The letter’s signatories include Republican Sen. John McCain and Democratic Sen. Benjamin Cardin, both harsh critics of the rights records of governments in the former Soviet Union, including Russia.

Ties between Washington and Tashkent soured in 2005, when Uzbekistan ousted the US Air Force from the Karshi-Khanabad base, which had been used for operations in neighboring Afghanistan since 2001.

The move followed condemnation by the United States and other Western countries of the Andijan massacre in May of that year, when Uzbek government troops opened fire on thousands of mostly peaceful protesters, killing hundreds, including women and children, according to human rights groups and survivors.

Karimov insisted the security forces had targeted Islamist militants.

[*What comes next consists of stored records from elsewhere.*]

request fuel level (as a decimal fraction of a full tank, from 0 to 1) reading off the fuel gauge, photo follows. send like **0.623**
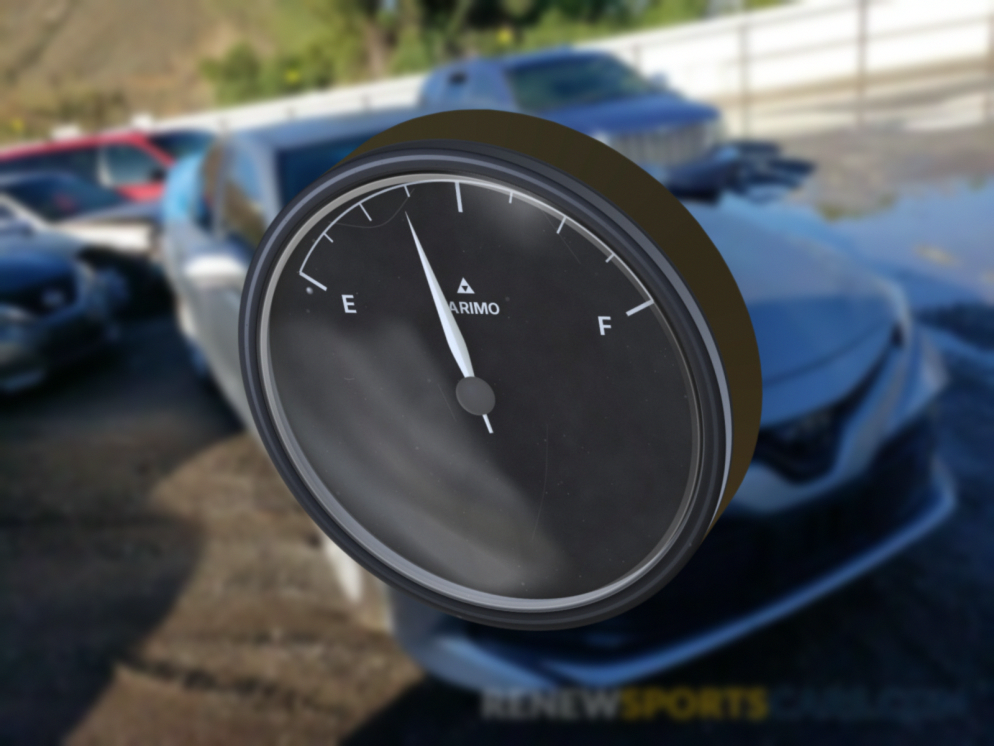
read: **0.375**
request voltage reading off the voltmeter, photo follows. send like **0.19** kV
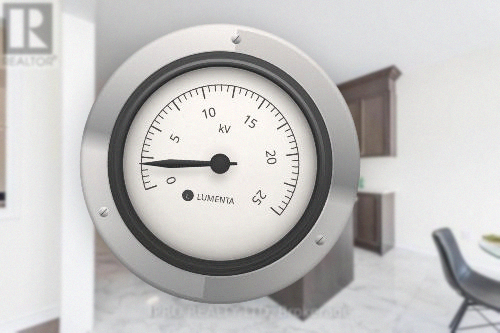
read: **2** kV
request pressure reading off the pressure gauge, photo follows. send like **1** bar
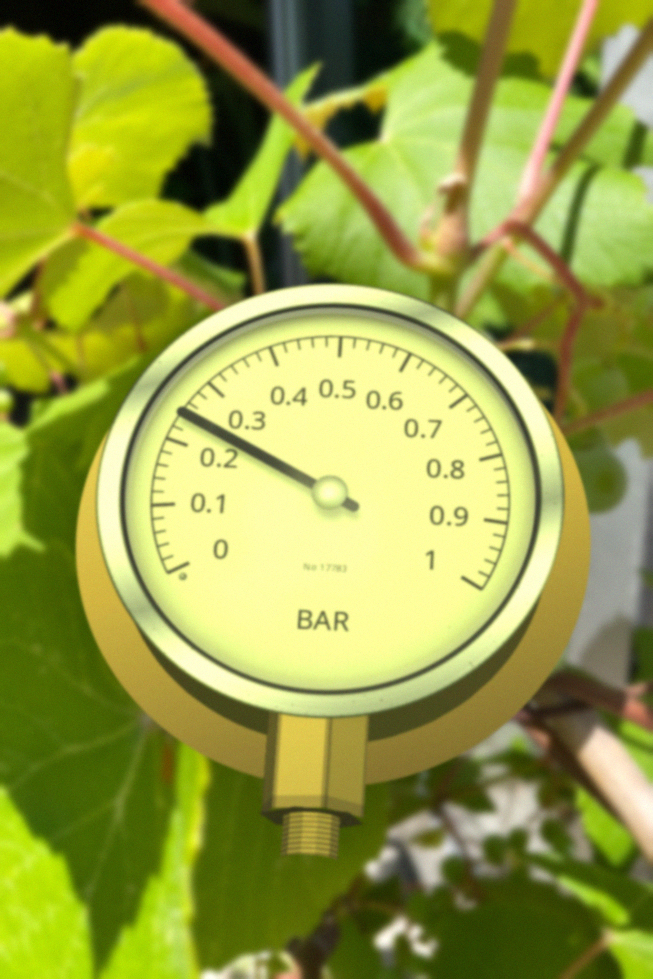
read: **0.24** bar
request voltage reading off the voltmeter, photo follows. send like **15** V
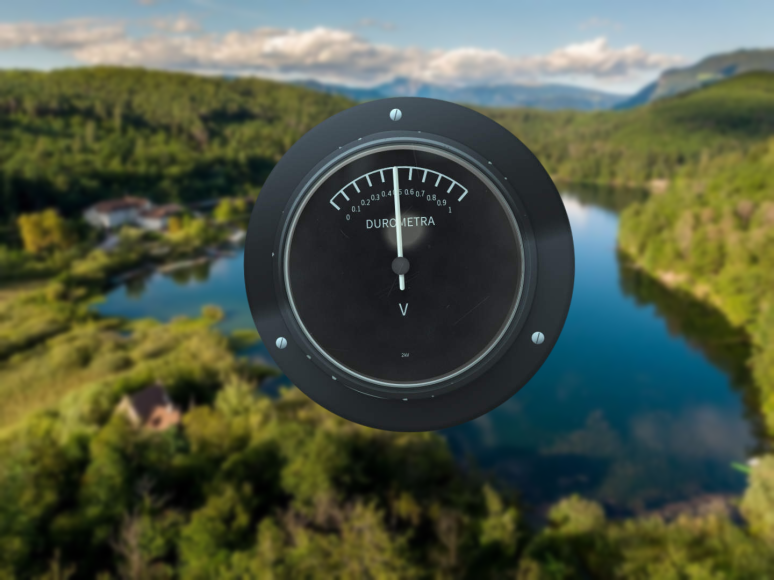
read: **0.5** V
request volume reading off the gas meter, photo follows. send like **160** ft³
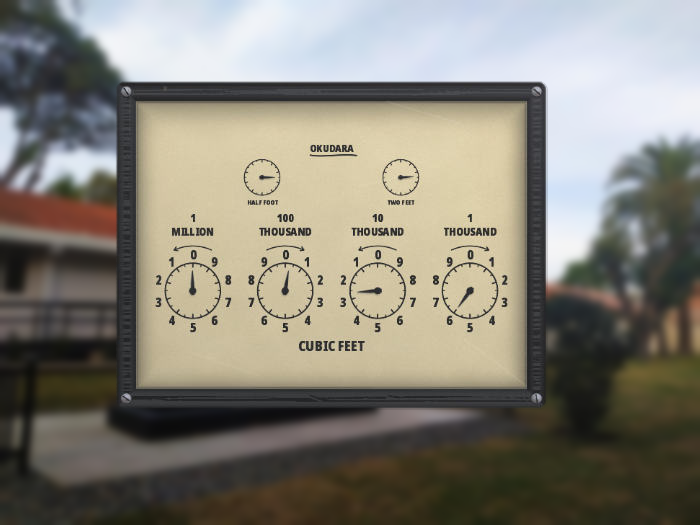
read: **2600** ft³
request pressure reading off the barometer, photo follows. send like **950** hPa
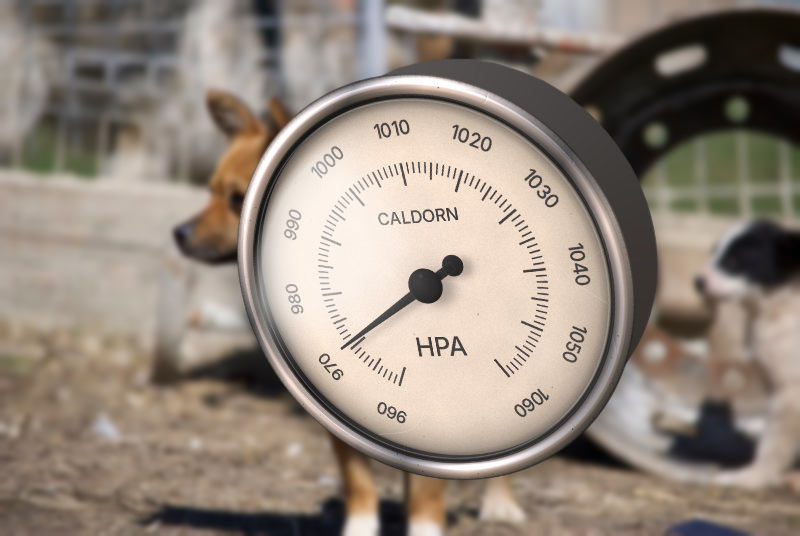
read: **971** hPa
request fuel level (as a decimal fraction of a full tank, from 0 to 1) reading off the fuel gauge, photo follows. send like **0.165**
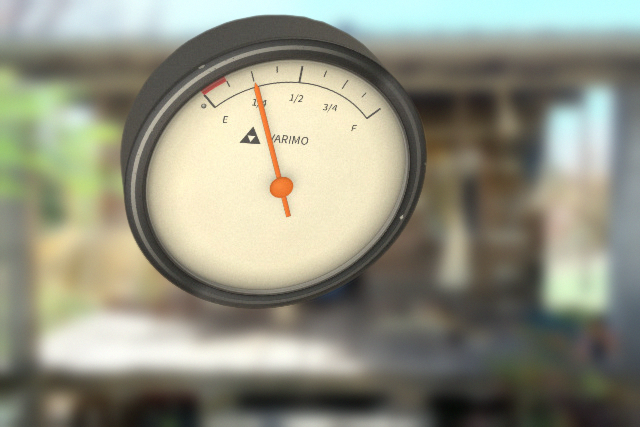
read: **0.25**
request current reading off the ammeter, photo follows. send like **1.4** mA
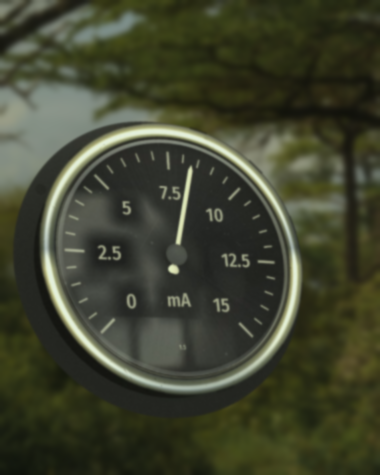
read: **8.25** mA
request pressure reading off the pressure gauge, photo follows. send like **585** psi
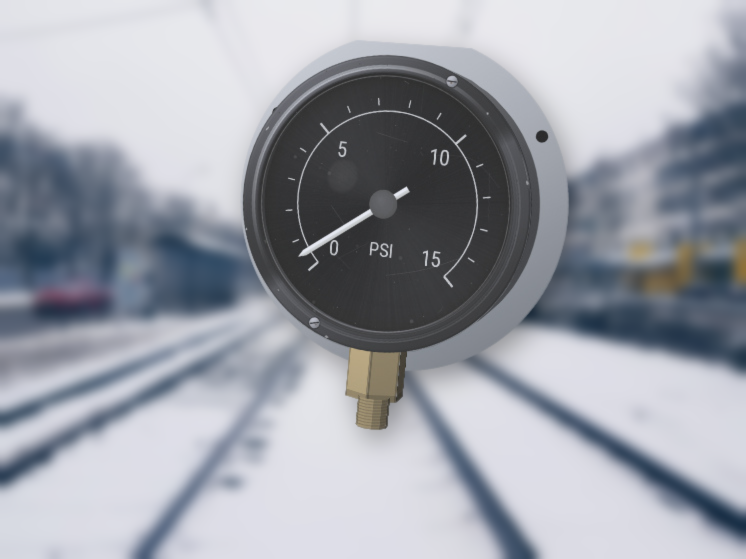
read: **0.5** psi
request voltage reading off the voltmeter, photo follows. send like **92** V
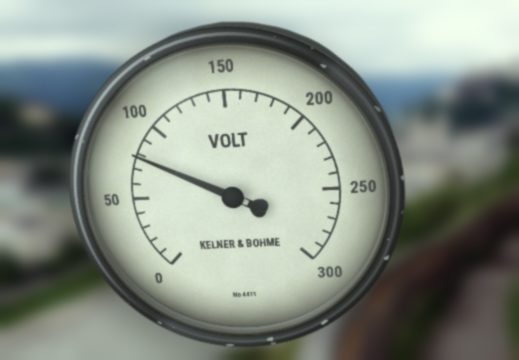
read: **80** V
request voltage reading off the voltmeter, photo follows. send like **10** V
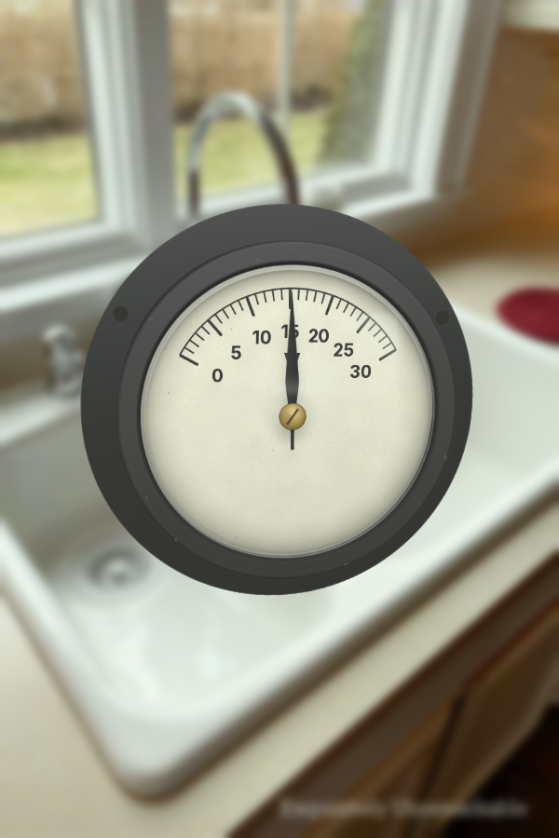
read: **15** V
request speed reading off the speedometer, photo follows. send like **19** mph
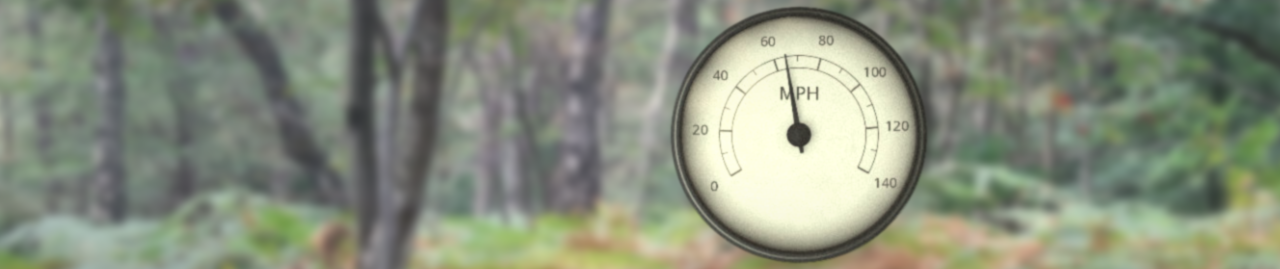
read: **65** mph
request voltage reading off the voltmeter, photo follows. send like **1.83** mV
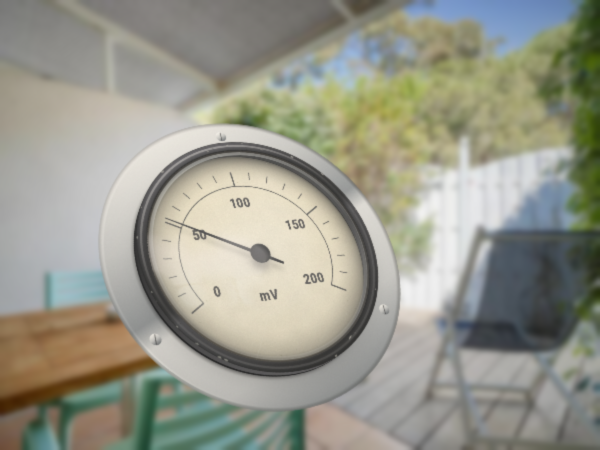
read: **50** mV
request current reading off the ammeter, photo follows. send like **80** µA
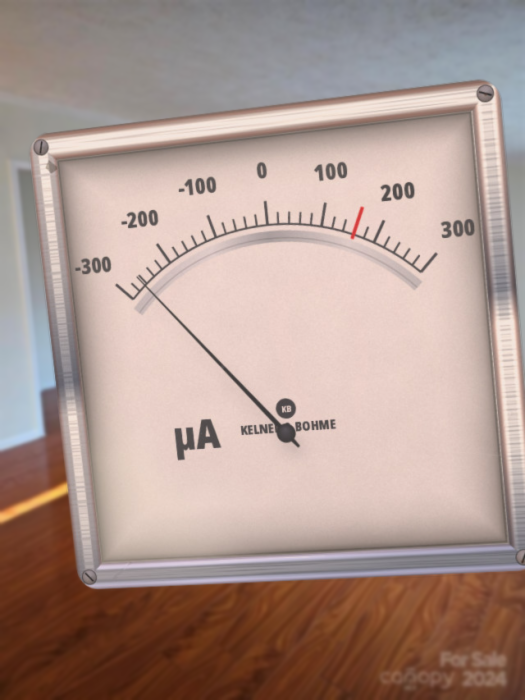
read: **-260** µA
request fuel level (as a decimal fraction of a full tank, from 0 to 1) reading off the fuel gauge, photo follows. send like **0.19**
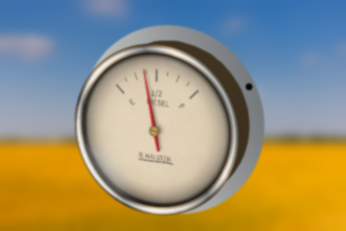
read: **0.375**
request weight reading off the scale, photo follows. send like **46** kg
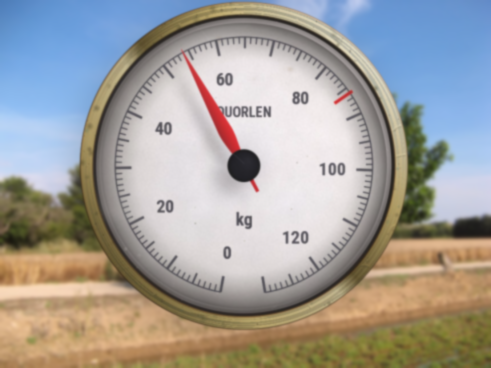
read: **54** kg
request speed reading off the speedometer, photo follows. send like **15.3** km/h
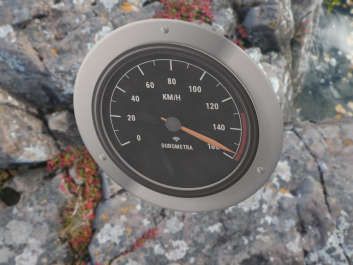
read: **155** km/h
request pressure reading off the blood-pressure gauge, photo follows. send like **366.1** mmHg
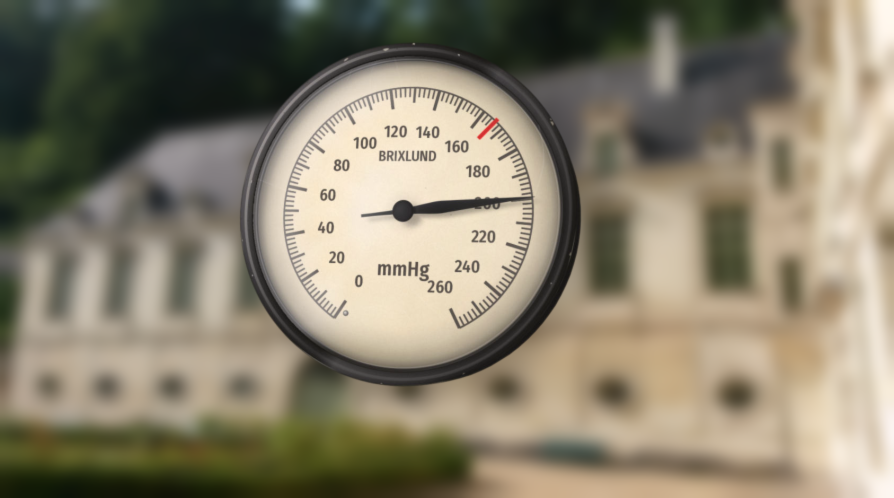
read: **200** mmHg
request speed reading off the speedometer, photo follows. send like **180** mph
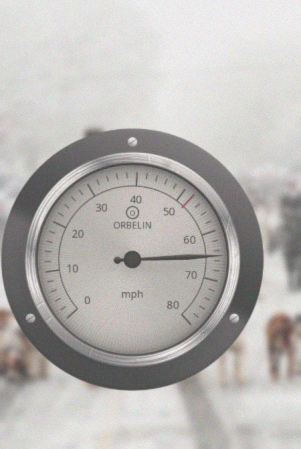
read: **65** mph
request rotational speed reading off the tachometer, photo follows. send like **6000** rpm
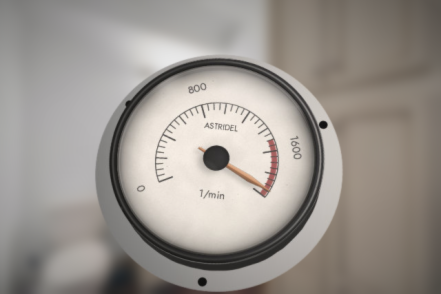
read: **1950** rpm
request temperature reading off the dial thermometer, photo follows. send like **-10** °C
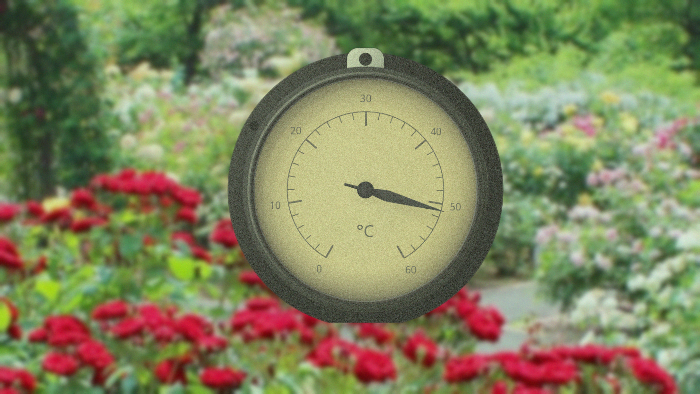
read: **51** °C
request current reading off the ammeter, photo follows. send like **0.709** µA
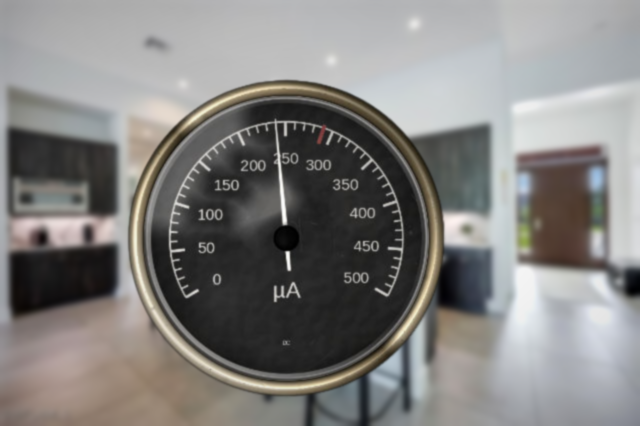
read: **240** µA
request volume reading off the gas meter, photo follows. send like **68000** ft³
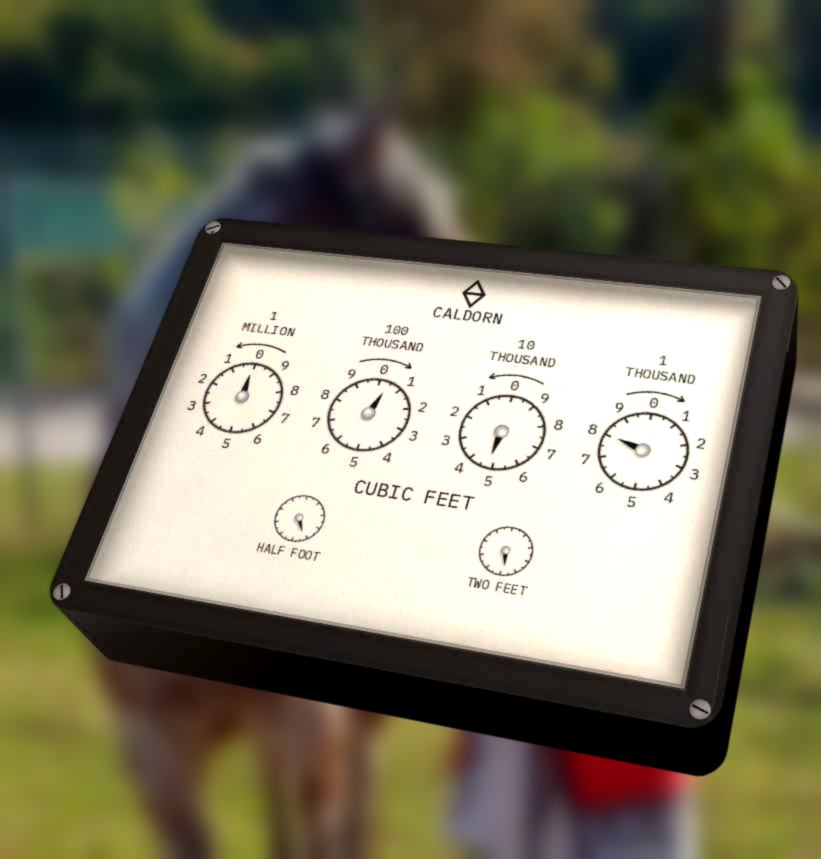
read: **4800** ft³
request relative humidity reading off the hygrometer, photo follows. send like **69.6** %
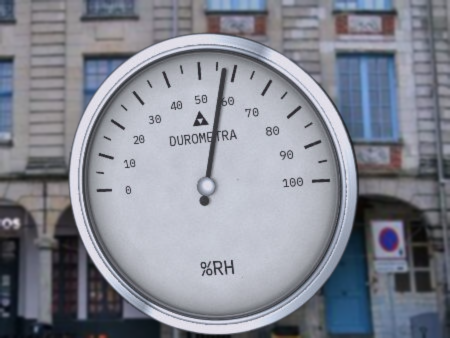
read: **57.5** %
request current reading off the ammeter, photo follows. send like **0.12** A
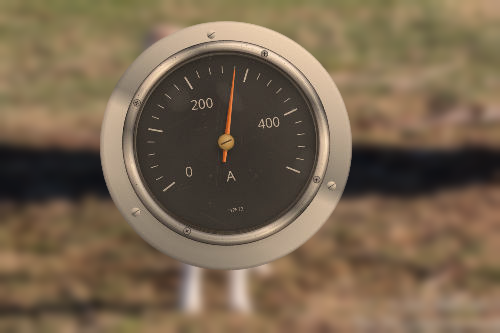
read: **280** A
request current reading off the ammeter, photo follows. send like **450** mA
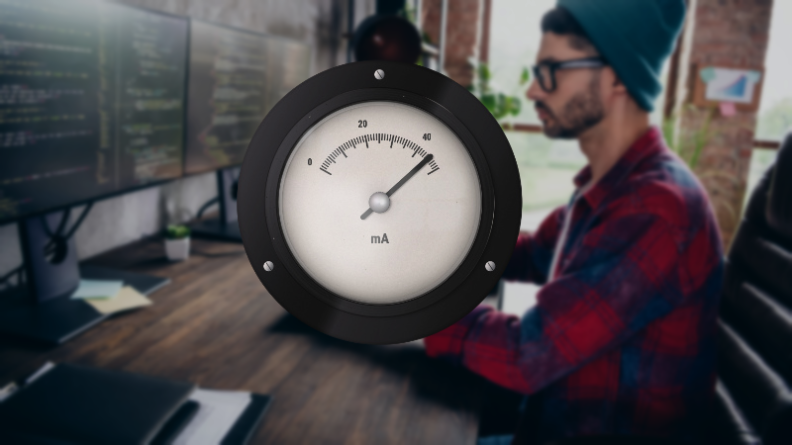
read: **45** mA
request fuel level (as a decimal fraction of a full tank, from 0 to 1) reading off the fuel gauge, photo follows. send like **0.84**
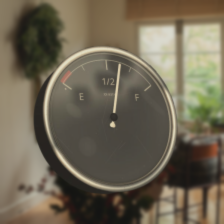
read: **0.625**
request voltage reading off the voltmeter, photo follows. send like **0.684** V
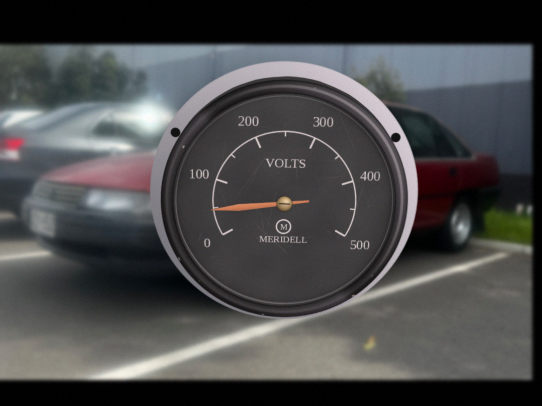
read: **50** V
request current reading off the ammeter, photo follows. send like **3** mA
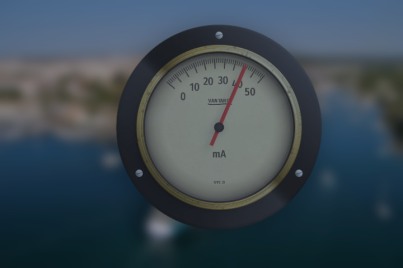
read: **40** mA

Officials from both countries in recent years, however, have publicly touted an improvement in bilateral ties, particularly with regard to cooperation in the US-led war in Afghanistan, though the US State Department last week issued a report harshly criticizing Uzbekistan’s efforts to clamp down on human trafficking.

Since rising to power in the late 1980s, Karimov has kept a tight grip on the Central Asian country, outlawing opposition groups and reining in the media. UN reports have described human rights abuses in Uzbekistan as “systematic.”

Citing rights activists, the Central Asia-focused news portal Eurasianet.org noted Thursday that the United States has been largely cautions about criticizing Karimov’s government ahead of the planned withdrawal of NATO forces from Afghanistan by the end of next year.